Setiap katup hidrolik memiliki hambatan internal. Minyak harus melewati pelabuhan, tanah spul, alur, katup periksa , kompensator, fitting, dan galeri. Bahkan ketika katup terbuka penuh, tekanan masih hilang melalui katup.
Satu katup dapat menyebabkan penurunan tekanan yang dapat diterima. Tiga katup yang seri mungkin tidak.

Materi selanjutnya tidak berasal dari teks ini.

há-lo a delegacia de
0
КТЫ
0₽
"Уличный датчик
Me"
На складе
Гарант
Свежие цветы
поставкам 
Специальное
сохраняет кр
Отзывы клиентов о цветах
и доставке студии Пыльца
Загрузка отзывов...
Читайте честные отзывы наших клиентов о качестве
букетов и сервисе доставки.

Penurunan tekanan penting karena menjadi panas dan mengurangi tekanan yang berguna pada aktuator. Jika pompa menghasilkan 180 bar, namun oli kehilangan 20 bar melalui pembatasan katup sebelum mencapai motor, motor tidak menerima tekanan penuh yang berguna. Dalam rangkaian motor hidrolik torsi tinggi, kerugian tersebut dapat menjadi perbedaan antara kelancaran pengoperasian dan pergerakan lemah di bawah beban.

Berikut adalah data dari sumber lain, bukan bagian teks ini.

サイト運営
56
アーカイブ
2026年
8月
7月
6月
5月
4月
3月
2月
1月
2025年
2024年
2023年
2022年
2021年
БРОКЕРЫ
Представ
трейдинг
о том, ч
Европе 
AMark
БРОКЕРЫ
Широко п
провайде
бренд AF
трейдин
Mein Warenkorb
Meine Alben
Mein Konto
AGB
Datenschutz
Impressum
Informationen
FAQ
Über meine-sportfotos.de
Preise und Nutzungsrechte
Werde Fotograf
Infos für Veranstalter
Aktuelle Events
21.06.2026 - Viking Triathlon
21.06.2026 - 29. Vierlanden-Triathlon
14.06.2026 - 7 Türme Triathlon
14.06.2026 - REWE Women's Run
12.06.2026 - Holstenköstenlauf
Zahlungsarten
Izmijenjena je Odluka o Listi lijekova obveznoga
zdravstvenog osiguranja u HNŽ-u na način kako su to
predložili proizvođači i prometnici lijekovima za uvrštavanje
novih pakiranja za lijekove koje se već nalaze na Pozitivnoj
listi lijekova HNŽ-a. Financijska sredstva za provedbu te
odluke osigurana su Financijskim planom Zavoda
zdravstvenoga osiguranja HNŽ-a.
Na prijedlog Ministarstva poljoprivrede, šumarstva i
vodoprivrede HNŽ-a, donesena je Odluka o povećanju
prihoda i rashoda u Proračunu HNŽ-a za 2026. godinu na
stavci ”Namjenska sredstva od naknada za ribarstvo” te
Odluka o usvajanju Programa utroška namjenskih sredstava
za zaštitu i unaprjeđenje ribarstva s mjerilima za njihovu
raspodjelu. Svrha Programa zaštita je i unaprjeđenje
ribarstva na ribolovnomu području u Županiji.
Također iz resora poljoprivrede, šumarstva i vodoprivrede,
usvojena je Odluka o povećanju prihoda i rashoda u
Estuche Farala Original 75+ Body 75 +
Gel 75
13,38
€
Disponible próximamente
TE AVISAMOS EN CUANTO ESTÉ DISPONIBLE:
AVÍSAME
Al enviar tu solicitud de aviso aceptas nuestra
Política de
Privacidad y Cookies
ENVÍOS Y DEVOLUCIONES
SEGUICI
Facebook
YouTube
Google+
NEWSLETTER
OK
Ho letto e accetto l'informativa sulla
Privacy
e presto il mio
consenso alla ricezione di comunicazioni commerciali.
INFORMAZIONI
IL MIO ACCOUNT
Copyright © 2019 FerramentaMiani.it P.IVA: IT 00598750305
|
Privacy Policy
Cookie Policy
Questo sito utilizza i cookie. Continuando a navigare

Untuk mesin hidrolik, penurunan tekanan yang berlebihan sering kali terlihat pada silinder yang lebih lambat, motor yang lemah, oli yang lebih panas, dan konsumsi bahan bakar atau energi yang lebih tinggi.
Gejala |
Kemungkinan Penyebabnya |
|---|---|
Aktuator bergerak perlahan |
Aliran tidak cukup mencapai katup hilir |
Motor memiliki kecepatan tetapi tidak memiliki kekuatan |
Tekanan hilang sebelum mencapai motor |
Suhu minyak naik dengan cepat |
Aliran dibatasi dan diubah menjadi panas |
Pompa bekerja dengan keras |
Pompa beroperasi melawan hambatan yang tidak perlu |
Fungsi hilir hanya berfungsi bila katup hulu dalam keadaan netral |
Seri salah atau pengaturan power-beyond |
Katup pelepas sering terbuka |
Permintaan hilir melebihi tekanan yang tersedia |
Dalam rangkaian seri, katup hulu biasanya mendapat prioritas karena oli mencapainya terlebih dahulu. Jika bagian hulu dioperasikan sepenuhnya, bagian hilir mungkin menerima aliran lebih sedikit atau tidak ada aliran, tergantung pada desain katup.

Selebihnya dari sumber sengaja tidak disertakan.